Saved data entries
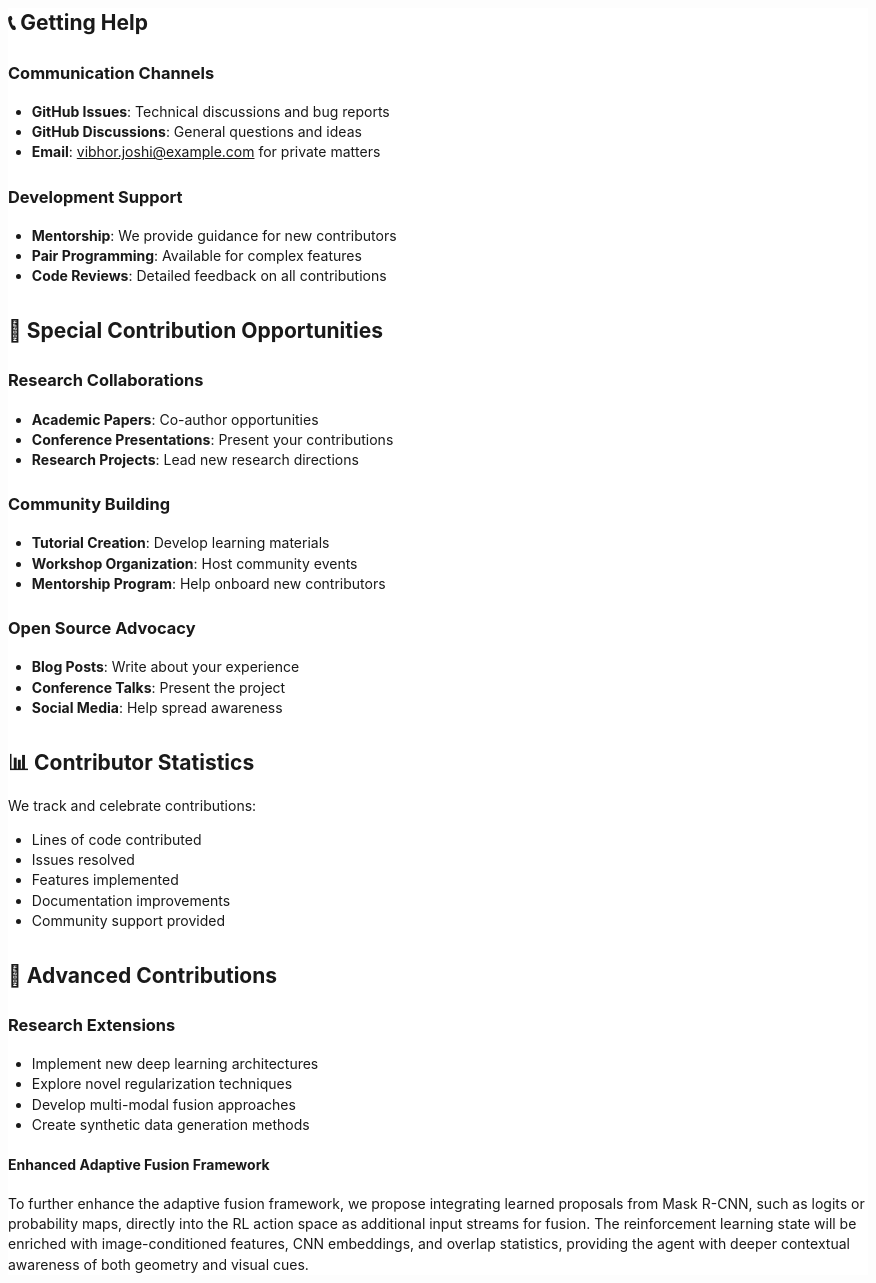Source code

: ## 📞 Getting Help

### Communication Channels
- **GitHub Issues**: Technical discussions and bug reports
- **GitHub Discussions**: General questions and ideas
- **Email**: vibhor.joshi@example.com for private matters

### Development Support
- **Mentorship**: We provide guidance for new contributors
- **Pair Programming**: Available for complex features
- **Code Reviews**: Detailed feedback on all contributions

## 🎯 Special Contribution Opportunities

### Research Collaborations
- **Academic Papers**: Co-author opportunities
- **Conference Presentations**: Present your contributions
- **Research Projects**: Lead new research directions

### Community Building
- **Tutorial Creation**: Develop learning materials
- **Workshop Organization**: Host community events
- **Mentorship Program**: Help onboard new contributors

### Open Source Advocacy
- **Blog Posts**: Write about your experience
- **Conference Talks**: Present the project
- **Social Media**: Help spread awareness

## 📊 Contributor Statistics

We track and celebrate contributions:
- Lines of code contributed
- Issues resolved
- Features implemented
- Documentation improvements
- Community support provided

## 🚀 Advanced Contributions

### Research Extensions
- Implement new deep learning architectures
- Explore novel regularization techniques
- Develop multi-modal fusion approaches
- Create synthetic data generation methods

#### Enhanced Adaptive Fusion Framework
To further enhance the adaptive fusion framework, we propose integrating learned proposals from Mask R-CNN, such as logits or probability maps, directly into the RL action space as additional input streams for fusion. The reinforcement learning state will be enriched with image-conditioned features, CNN embeddings, and overlap statistics, providing the agent with deeper contextual awareness of both geometry and visual cues.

EXERCISE
Where pictures appear, drop them, and reproduce exactly only the lines running from the beginning of the data to the line that contains "### Research Collaborations", inclusive.

SOLUTION BELOW
Source code

: ## 📞 Getting Help

### Communication Channels
- **GitHub Issues**: Technical discussions and bug reports
- **GitHub Discussions**: General questions and ideas
- **Email**: vibhor.joshi@example.com for private matters

### Development Support
- **Mentorship**: We provide guidance for new contributors
- **Pair Programming**: Available for complex features
- **Code Reviews**: Detailed feedback on all contributions

## 🎯 Special Contribution Opportunities

### Research Collaborations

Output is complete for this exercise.